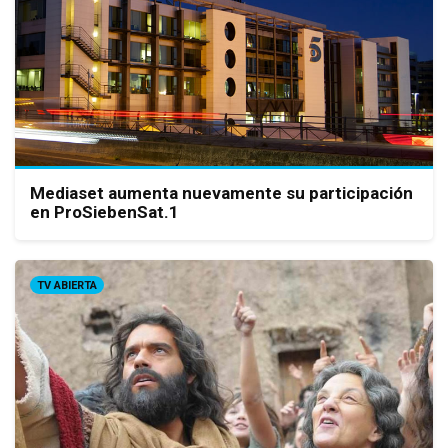
Mediaset aumenta nuevamente su participación
en ProSiebenSat.1
TV ABIERTA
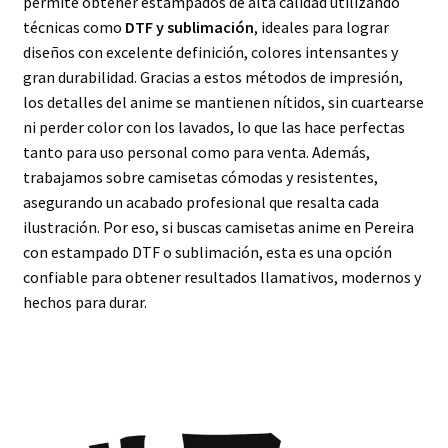
permite obtener estampados de alta calidad utilizando
técnicas como
DTF y sublimación
, ideales para lograr
diseños con excelente definición, colores intensantes y
gran durabilidad. Gracias a estos métodos de impresión,
los detalles del anime se mantienen nítidos, sin cuartearse
ni perder color con los lavados, lo que las hace perfectas
tanto para uso personal como para venta. Además,
trabajamos sobre camisetas cómodas y resistentes,
asegurando un acabado profesional que resalta cada
ilustración. Por eso, si buscas camisetas anime en Pereira
con estampado DTF o sublimación, esta es una opción
confiable para obtener resultados llamativos, modernos y
hechos para durar.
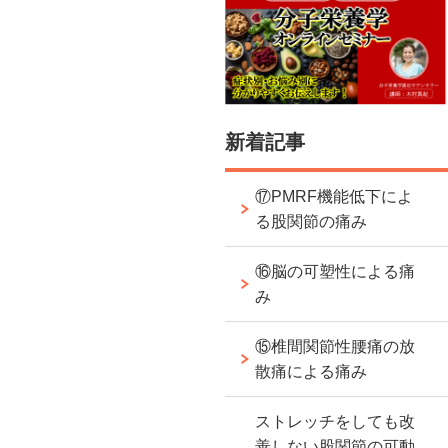
新着記事
⑰PMRF機能低下によ
る股関節の痛み
⑯脳の可塑性による痛
み
⑮椎間関節性腰痛の放
散痛による痛み
ストレッチをしても改
善しない股関節の可動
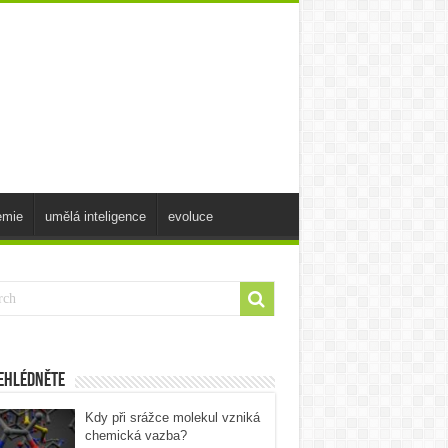
emie
umělá inteligence
evoluce
ehlédněte
Kdy při srážce molekul vzniká
chemická vazba?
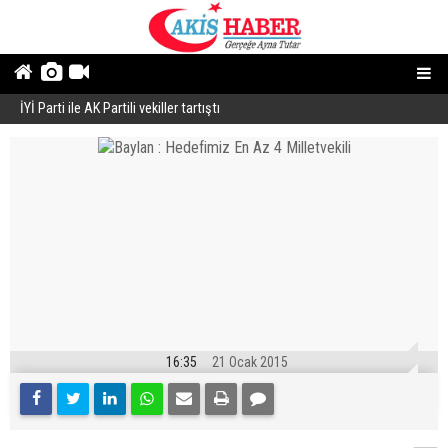
İYİ Parti ile AK Partili vekiller tartıştı
E
Butik İşletmeler E-Ticarete Başlarken Doğru Altyapıyı Nasıl Seçmeli?
16:35
21 Ocak 2015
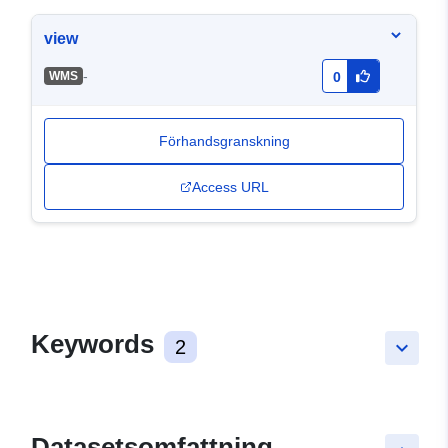
view
-
WMS
0
Förhandsgranskning
Access URL
Keywords
2
keyboard_arrow_down
Datasetsomfattning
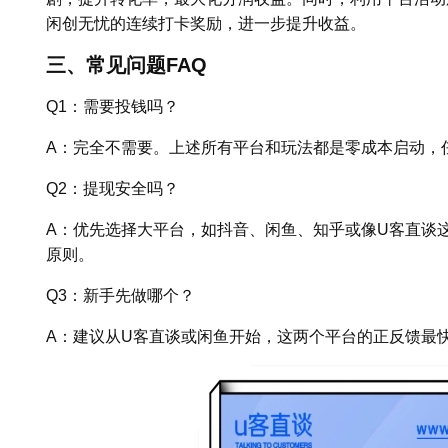
闲创无忧的连续打卡奖励，进一步提升收益。
三、常见问题FAQ
Q1：需要投钱吗？
A：完全不需要。上述所有平台和玩法都是零成本启动，
Q2：提现安全吗？
A：优先选择大平台，如抖音、闲鱼、知乎或像U客直谈
原则。
Q3：新手先做哪个？
A：建议从U客直谈或闲鱼开始，这两个平台的正反馈最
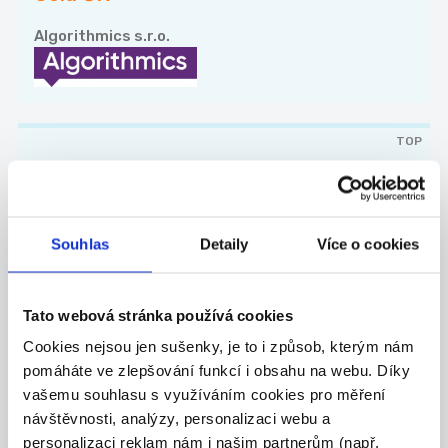
Algorithmics s.r.o.
TOP
Výrobce ozdobných
předmětů
Nabízíme možnost výdělkové činnosti výrobou
Souhlas
Detaily
Více o cookies
nebo...
Celá ČR
Tato webová stránka používá cookies
Ormicos s.r.o.
Cookies nejsou jen sušenky, je to i způsob, kterým nám
pomáháte ve zlepšování funkcí i obsahu na webu. Díky
vašemu souhlasu s využíváním cookies pro měření
Nové brigády na email
návštěvnosti, analýzy, personalizaci webu a
personalizaci reklam nám i našim partnerům (např.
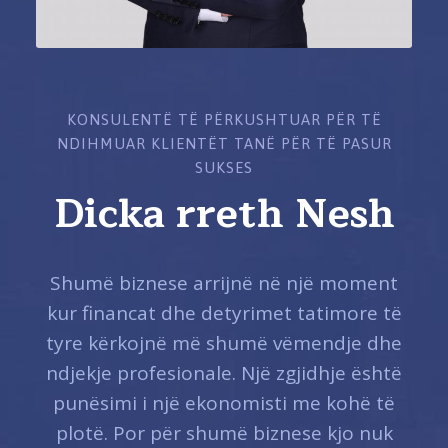
KONSULENTË TË PËRKUSHTUAR PËR TË
NDIHMUAR KLIENTËT TANË PËR TË PASUR
SUKSES
Dicka rreth Nesh
Shumë biznese arrijnë në një moment
kur financat dhe detyrimet tatimore të
tyre kërkojnë më shumë vëmendje dhe
ndjekje profesionale. Një zgjidhje është
punësimi i një ekonomisti me kohë të
plotë. Por për shumë biznese kjo nuk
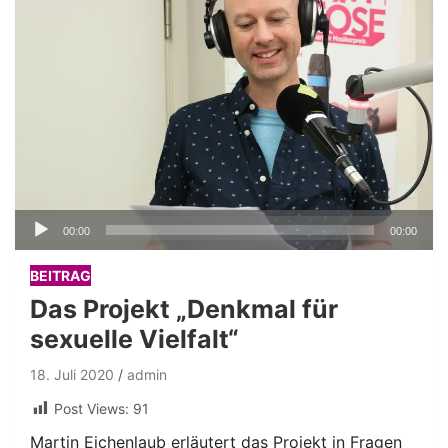
Audio-
00:00
00:00
Player
BEITRAG
Das Projekt „Denkmal für
sexuelle Vielfalt“
18. Juli 2020
admin
Post Views:
91
Martin Eichenlaub erläutert das Projekt in Fragen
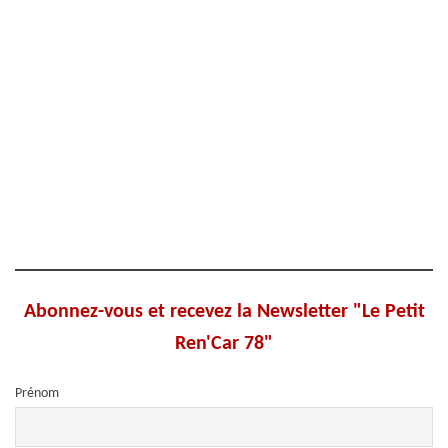
Abonnez-vous et recevez la Newsletter "Le Petit
Ren'Car 78"
Prénom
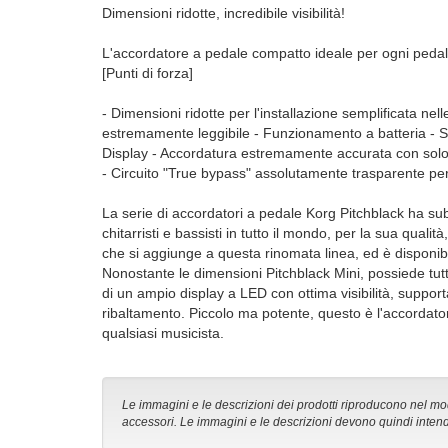
Dimensioni ridotte, incredibile visibilità!
L'accordatore a pedale compatto ideale per ogni pedal
[Punti di forza]
- Dimensioni ridotte per l'installazione semplificata nell
estremamente leggibile - Funzionamento a batteria - Sta
Display - Accordatura estremamente accurata con solo +
- Circuito "True bypass" assolutamente trasparente per
La serie di accordatori a pedale Korg Pitchblack ha su
chitarristi e bassisti in tutto il mondo, per la sua quali
che si aggiunge a questa rinomata linea, ed è disponib
Nonostante le dimensioni Pitchblack Mini, possiede tutte
di un ampio display a LED con ottima visibilità, supporta
ribaltamento. Piccolo ma potente, questo è l'accordator
qualsiasi musicista.
Le immagini e le descrizioni dei prodotti riproducono nel modo
accessori. Le immagini e le descrizioni devono quindi intend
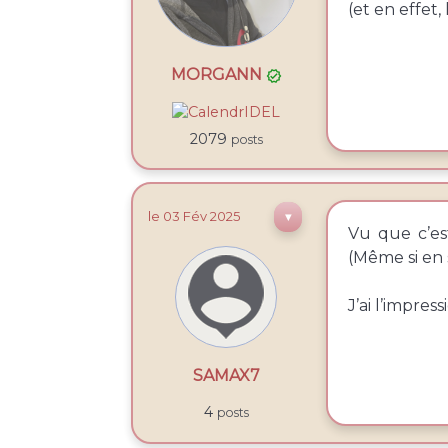
(et en effet,
MORGANN

2079
posts
le 03
Fév
2025
▼
Vu que c’est
(Même si en s
J’ai l’impres
SAMAX7
4
posts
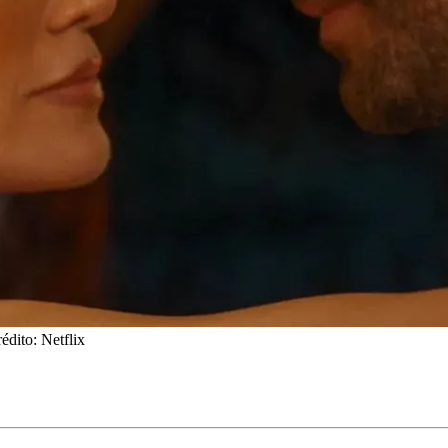
rédito: Netflix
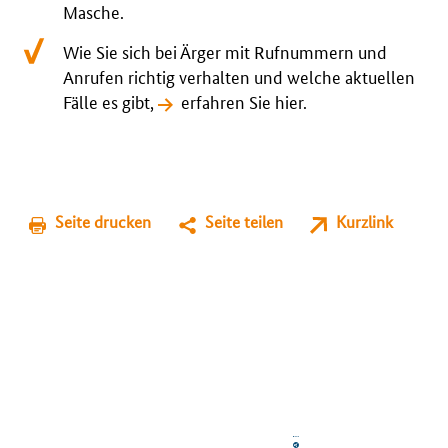
Masche.
Wie Sie sich bei Ärger mit Rufnummern und
Anrufen richtig verhalten und welche aktuellen
Fälle es gibt,
erfahren Sie hier
.
Seite drucken
Seite teilen
Kurzlink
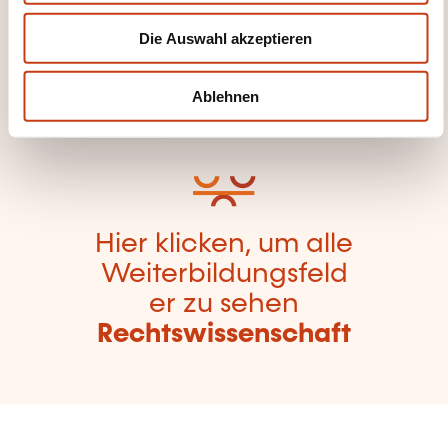
Seite der
w
Die Auswahl akzeptieren
a
Weiterbildungskate
h
gorien
l
Ablehnen
zurückzugelangen
Hier klicken, um alle
Weiterbildungsfeld
er zu sehen
Rechtswissenschaft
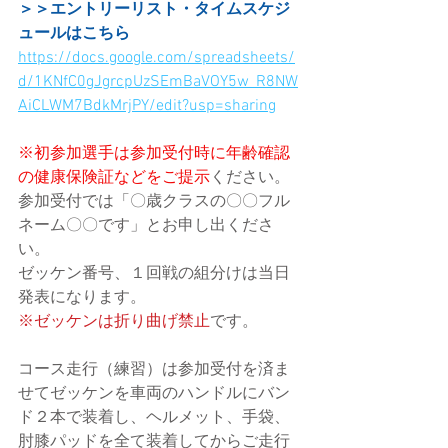
＞＞エントリーリスト・タイムスケジ
ュールはこちら
https://docs.google.com/spreadsheets/
d/1KNfC0gJgrcpUzSEmBaVOY5w_R8NW
AiCLWM7BdkMrjPY/edit?usp=sharing
※初参加選手は参加受付時に年齢確認
の健康保険証などをご提示
ください。
参加受付では「〇歳クラスの〇〇フル
ネーム〇〇です」とお申し出くださ
い。
ゼッケン番号、１回戦の組分けは当日
発表になります。
※ゼッケンは折り曲げ禁止
です。
コース走行（練習）は参加受付を済ま
せてゼッケンを車両のハンドルにバン
ド２本で装着し、ヘルメット、手袋、
肘膝パッドを全て装着してからご走行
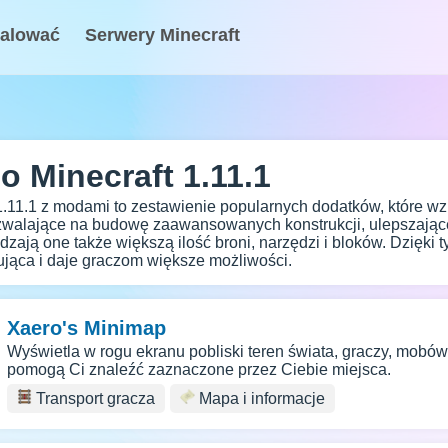
talować
Serwery Minecraft
 Minecraft 1.11.1
 1.11.1 z modami to zestawienie popularnych dodatków, które wz
walające na budowę zaawansowanych konstrukcji, ulepszające 
dzają one także większą ilość broni, narzędzi i bloków. Dzięki 
sująca i daje graczom większe możliwości.
Xaero's Minimap
Wyświetla w rogu ekranu pobliski teren świata, graczy, mobów
pomogą Ci znaleźć zaznaczone przez Ciebie miejsca.
Transport gracza
Mapa i informacje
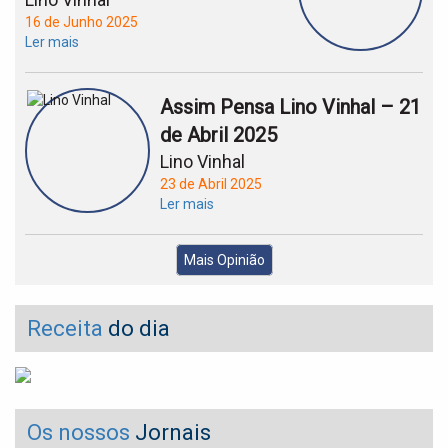
16 de Junho 2025
Ler mais
Assim Pensa Lino Vinhal – 21
de Abril 2025
Lino Vinhal
23 de Abril 2025
Ler mais
Mais Opinião
Receita
do dia
Os nossos
Jornais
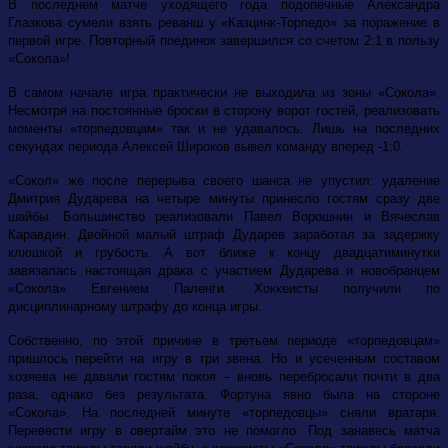
В последнем матче уходящего года подопечные Александра
Глазкова сумели взять реванш у «Казцинк-Торпедо» за поражение в
первой игре. Повторный поединок завершился со счетом 2:1 в пользу
«Сокола»!
В самом начале игра практически не выходила из зоны «Сокола».
Несмотря на постоянные броски в сторону ворот гостей, реализовать
моменты «торпедовцам» так и не удавалось. Лишь на последних
секундах периода Алексей Широков вывел команду вперед -1:0.
«Сокол» же после перерыва своего шанса не упустил: удаление
Дмитрия Дударева на четыре минуты принесло гостям сразу две
шайбы. Большинство реализовали Павел Ворошнин и Вячеслав
Каравдин. Двойной малый штраф Дударев заработал за задержку
клюшкой и грубость. А вот ближе к концу двадцатиминутки
завязалась настоящая драка с участием Дударева и новобранцем
«Сокола» Евгением Паленги. Хоккеисты получили по
дисциплинарному штрафу до конца игры.
Собственно, по этой причине в третьем периоде «торпедовцам»
пришлось перейти на игру в три звена. Но и усеченным составом
хозяева не давали гостям покоя – вновь перебросали почти в два
раза, однако без результата. Фортуна явно была на стороне
«Сокола». На последней минуте «торпедовцы» сняли вратаря.
Перевести игру в овертайм это не помогло. Под занавесь матча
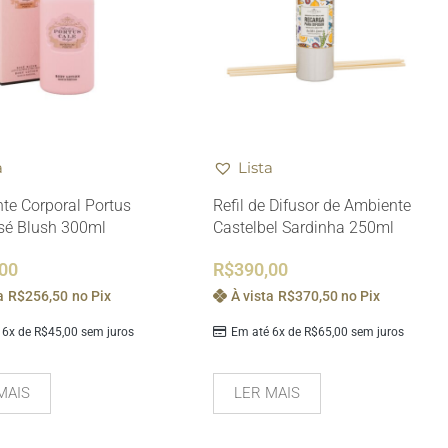
a
Lista
nte Corporal Portus
Refil de Difusor de Ambiente
sé Blush 300ml
Castelbel Sardinha 250ml
,00
R$
390,00
a
R$
256,50
no Pix
À vista
R$
370,50
no Pix
 6x de
R$
45,00
sem juros
Em até 6x de
R$
65,00
sem juros
MAIS
LER MAIS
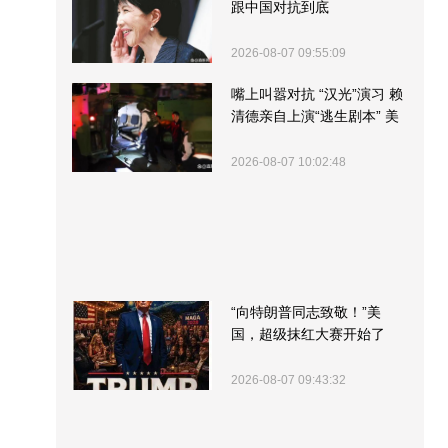
跟中国对抗到底
2026-08-07 09:55:09
嘴上叫嚣对抗 “汉光”演习 赖
清德亲自上演“逃生剧本” 美
军方围观“服务”
2026-08-07 10:02:48
“向特朗普同志致敬！”美
国，超级抹红大赛开始了
2026-08-07 09:43:32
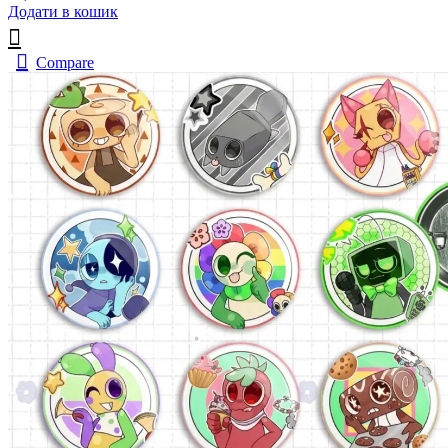
Додати в кошик
Compare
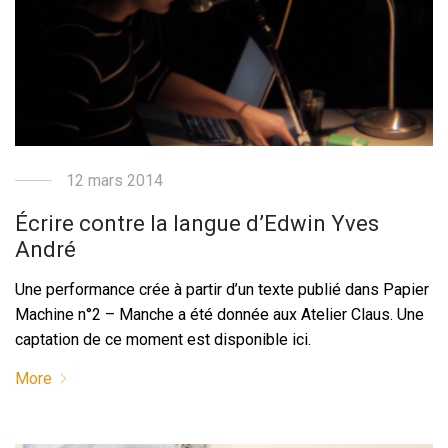
12 mars 2014
Écrire contre la langue d’Edwin Yves
André
Une performance crée à partir d’un texte publié dans Papier
Machine n°2 – Manche a été donnée aux Atelier Claus. Une
captation de ce moment est disponible ici.
More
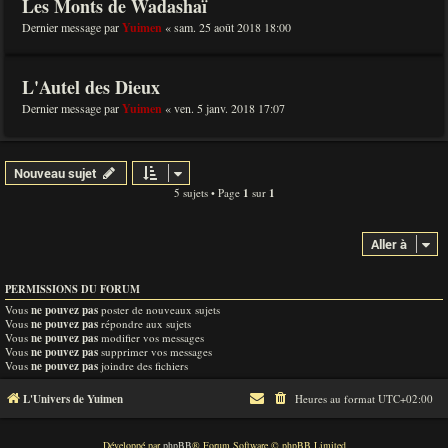
Les Monts de Wadashaï
Dernier message par
Yuimen
«
sam. 25 août 2018 18:00
L'Autel des Dieux
Dernier message par
Yuimen
«
ven. 5 janv. 2018 17:07
Nouveau sujet
5 sujets • Page
1
sur
1
Aller à
PERMISSIONS DU FORUM
Vous
ne pouvez pas
poster de nouveaux sujets
Vous
ne pouvez pas
répondre aux sujets
Vous
ne pouvez pas
modifier vos messages
Vous
ne pouvez pas
supprimer vos messages
Vous
ne pouvez pas
joindre des fichiers
L'Univers de Yuimen
Heures au format
UTC+02:00
Développé par
phpBB
® Forum Software © phpBB Limited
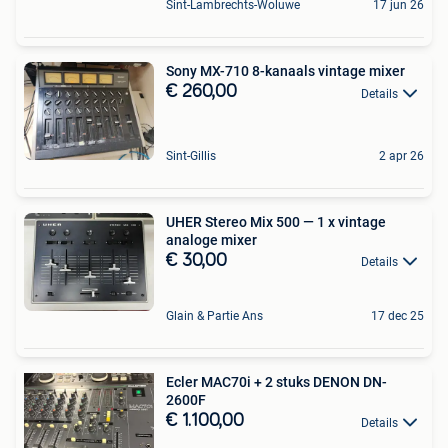
Sint-Lambrechts-Woluwe
17 jun 26
Sony MX-710 8-kanaals vintage mixer
€ 260,00
Details
Sint-Gillis
2 apr 26
UHER Stereo Mix 500 — 1 x vintage
analoge mixer
€ 30,00
Details
Glain & Partie Ans
17 dec 25
Ecler MAC70i + 2 stuks DENON DN-
2600F
€ 1.100,00
Details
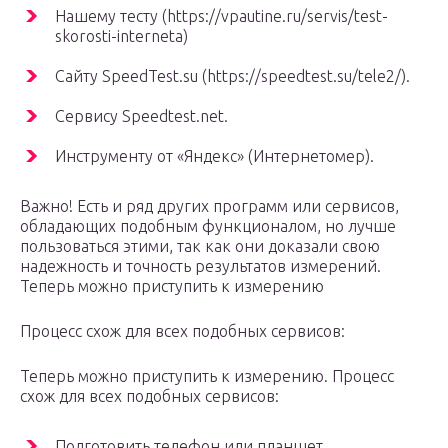
Нашему тесту (https://vpautine.ru/servis/test-
skorosti-interneta)
Сайту SpeedTest.su (https://speedtest.su/tele2/).
Сервису Speedtest.net.
Инструменту от «Яндекс» (Интернетомер).
Важно! Есть и ряд других программ или сервисов,
обладающих подобным функционалом, но лучше
пользоваться этими, так как они доказали свою
надежность и точность результатов измерений.
Теперь можно приступить к измерению
Процесс схож для всех подобных сервисов:
Теперь можно приступить к измерению. Процесс
схож для всех подобных сервисов:
Подготовить телефон или планшет.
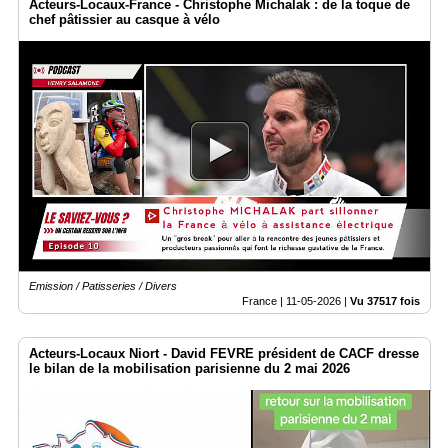
Acteurs-Locaux-France - Christophe Michalak : de la toque de
chef pâtissier au casque à vélo
Emission / Patisseries / Divers
France |
11-05-2026
|
Vu 37517 fois
Acteurs-Locaux Niort - David FEVRE président de CACF dresse
le bilan de la mobilisation parisienne du 2 mai 2026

◇ ◇ ◇ ◇ ◇ ◇ ◇

Task. Above are the records; from them, give again exactly the lines from the one containing "técnicas como" through the one containing "ni perder color", both included.

Problem solution.
técnicas como
DTF y sublimación
, ideales para lograr
diseños con excelente definición, colores intensantes y
gran durabilidad. Gracias a estos métodos de impresión,
los detalles del anime se mantienen nítidos, sin cuartearse
ni perder color con los lavados, lo que las hace perfectas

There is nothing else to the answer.